*** Begin section ***

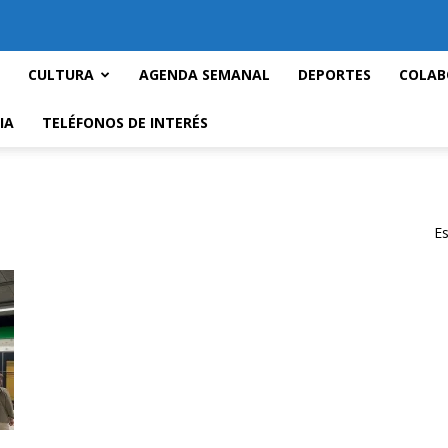
CULTURA
AGENDA SEMANAL
DEPORTES
COLAB
IA
TELÉFONOS DE INTERÉS
Es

*** End section ***

_Work required_
Please copy the text read from the items, replacing "AGENDA SEMANAL" with "AGENDA MENSUAL" and leaving everything else unchanged. Leave the pictures out of your answer.

_Problem solution_
CULTURA
AGENDA MENSUAL
DEPORTES
COLAB
IA
TELÉFONOS DE INTERÉS
Es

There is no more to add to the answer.